Obviously, no one likes to get hurt and without injury, the body seems to have a natural balance. What if, however, we're not fully taking perception into account? What if pain only feels adverse to us because "painful" is all we've ever really known "pain" to be? What if we have only programmed ourselves to see it that way, rather than to view it as a beautiful new opportunity to learn and to heal? We tend to look at the negatives in our society. It's bred into us and those feelings most certainly affect how we heal.

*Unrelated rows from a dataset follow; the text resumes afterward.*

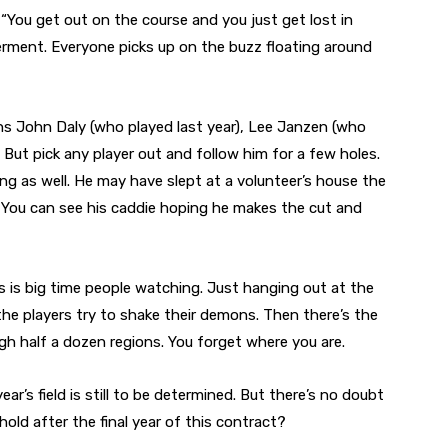
. “You get out on the course and you just get lost in
rment. Everyone picks up on the buzz floating around
ns John Daly (who played last year), Lee Janzen (who
 But pick any player out and follow him for a few holes.
oing as well. He may have slept at a volunteer’s house the
r. You can see his caddie hoping he makes the cut and
his is big time people watching. Just hanging out at the
the players try to shake their demons. Then there’s the
ough half a dozen regions. You forget where you are.
ar’s field is still to be determined. But there’s no doubt
hold after the final year of this contract?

We all know that through experiments using the placebo effect, science has proven time and time again that positive thoughts and beliefs about the body can actually speed up the healing process. We also know through quantum physics that sub-atomic particles, the very foundation of matter, can be affected simply through conscious focus and thought. So, why wouldn't this work for our bodies as well? If the very stuff that everything is made up of can be affected by thought, then it only makes sense that thought would have a direct affect on the body. There have been countless studies showing how negative thoughts and stress actually degrade the health of the body, so why wouldn't the reverse be true? Why wouldn't positive thoughts promote the health of the body?
We live in a culture that tends to focus on what's wrong as a means to putting things right. It doesn't even seem to occur to us that focusing our thoughts on the negative, even with a positive end goal in mind, might actually be counter intuitive to bringing more positive into our lives. So, it seems to me that if our bodies are so receptive to the way we feel about them, then maybe pain as we know it is not really what we think it is. What if pain is actually the feeling of healing and the negative sensations that we experience are only the result of a lifetime of self conditioning and negative thoughts that we have sent to the body, which has only served the purpose of slowing down its natural healing rate? We already know that pain is entirely perceptual as we've all heard of the term "pain threshold", which, of course, is a term used to define the exact level of intensity that an individual begins to feel pain. Each individual's threshold is different according to their perception of what "pain" truly is. We know it's perceptual by the fact that a person can condition themselves mentally to not feel pain and, in fact, can even alter their perception of pain to the point where pain seems to be a pleasurable thing.
Healing seems to be a natural process. It's hard wired into our bodies, but perhaps pain is not, as what we feel, and how much of it we feel, seems to be left entirely up to our own perceptions. So, if we begin to shift those perceptions we have of our bodies and our lives into a more positive place and meditate daily on those positive things, it seems likely that our own capacity for healing and personal well being will rise to the occasion as well. Then, we human beings can truly begin to explore our own unlimited potential.